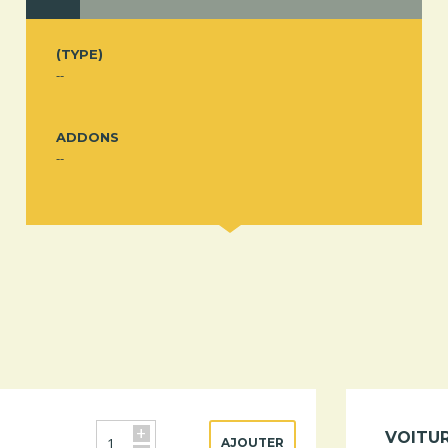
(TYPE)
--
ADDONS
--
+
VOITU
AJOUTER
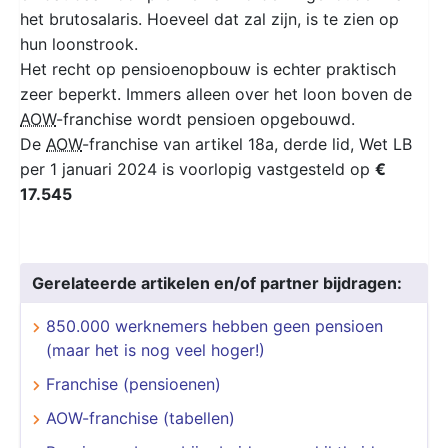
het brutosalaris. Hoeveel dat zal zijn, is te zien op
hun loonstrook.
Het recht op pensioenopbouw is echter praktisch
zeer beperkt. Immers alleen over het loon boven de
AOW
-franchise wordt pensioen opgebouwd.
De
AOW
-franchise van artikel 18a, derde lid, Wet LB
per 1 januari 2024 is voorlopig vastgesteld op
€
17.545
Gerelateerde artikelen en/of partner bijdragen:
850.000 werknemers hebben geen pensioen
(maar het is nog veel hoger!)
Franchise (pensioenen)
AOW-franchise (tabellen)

━━━━━━━━━━━━━━━━━━━━

Exactly restate the lines from the beginning of the data through the line with "850.000 werknemers hebben geen pensioen", and no others, keeping pictures out.

(TYPE)
--
ADDONS
--
+
VOITU
AJOUTER
het brutosalaris. Hoeveel dat zal zijn, is te zien op
hun loonstrook.
Het recht op pensioenopbouw is echter praktisch
zeer beperkt. Immers alleen over het loon boven de
AOW
-franchise wordt pensioen opgebouwd.
De
AOW
-franchise van artikel 18a, derde lid, Wet LB
per 1 januari 2024 is voorlopig vastgesteld op
€
17.545
Gerelateerde artikelen en/of partner bijdragen:
850.000 werknemers hebben geen pensioen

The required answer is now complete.